Republican legislators had more than three times as much cash in their campaign accounts as their Democratic counterparts at the end of 2017, a Wisconsin Democracy Campaign review also found.
The Democracy Campaign found that Republican lawmakers ended 2017 with $3.86 million on hand, or about 3.2 times more than the $1.19 million Democrats had. That’s likely because Republicans control the Assembly and Senate by comfortable margins and, hence, the fate of policy and spending proposals that draw special interest campaign cash.
On a per capita basis, Republicans had year-end balances that averaged about $45,400 compared to about $23,700 for Democrats.

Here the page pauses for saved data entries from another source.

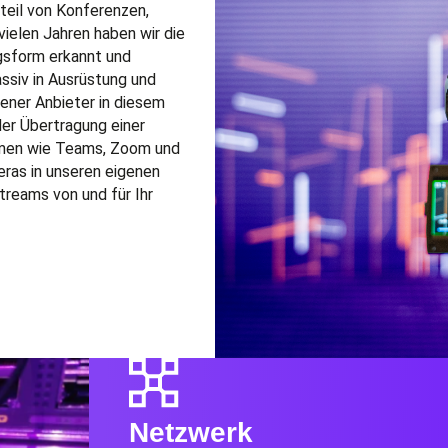
teil
von Konferenzen,
ielen Jahren haben wir die
gsform erkannt und
ssiv in Ausrüstung und
hrener Anbieter in diesem
der
Übertragung einer
men wie Teams, Zoom und
eras in unseren eigenen
treams von und für Ihr
Netzwerk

Eleven candidate committees had cash balances of more than $100,000 at the end of 2017. The top finishers were:
- GOP Senate Majority Leader Scott Fitzgerald, $376,217
- Republican Sen. Howard Marklein, of Spring Green, $280,286
- GOP Rep. Dale Kooyenga, of Brookfield, $237,646
- Republican Assembly Speaker Robin Vos, of Rochester, $229,585
- GOP Senate President Roger Roth, of Appleton, $167,274
The Democracy Campaign found that Republican legislators raised about $2.21 million compared to about $1.33 million by Democrats. Per capita, that works out to an average of nearly $26,100 raised by GOP lawmakers and about $26,500 raised by Democrats.

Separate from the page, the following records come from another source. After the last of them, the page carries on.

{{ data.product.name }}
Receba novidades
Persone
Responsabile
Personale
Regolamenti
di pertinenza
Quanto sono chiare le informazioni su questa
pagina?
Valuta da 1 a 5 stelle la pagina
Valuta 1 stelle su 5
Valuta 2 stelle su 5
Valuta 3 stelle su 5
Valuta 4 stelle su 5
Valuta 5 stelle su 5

Ten candidate committees raised more than $100,000 in 2017, led by:
- Democratic Rep. Dana Wachs, of Eau Claire, $541,768
- GOP Rep. Adam Jarchow, of Balsam Lake, $270,929
- Republican Rep. Shannon Zimmerman, of River Falls, $237,614
- Democratic Sen. Patty Schachtner, of Somerset, $196,481
- GOP Sen. Alberta Darling, of River Hills, $160,215
Overall, legislators raised and saved sharply more last year than in past odd-numbered years. Part of the reason for the increases was three special elections to fill vacancies in the Assembly and Senates.
Campaign finance reports filed by legislative candidate committees showed they had more than $5 million in the bank at the end of 2017. That’s about 25 percent higher than the $4.05 million that legislative committees ended with in 2015, and about 42 percent more than the $3.5 million they had in their campaign accounts at the end of 2013.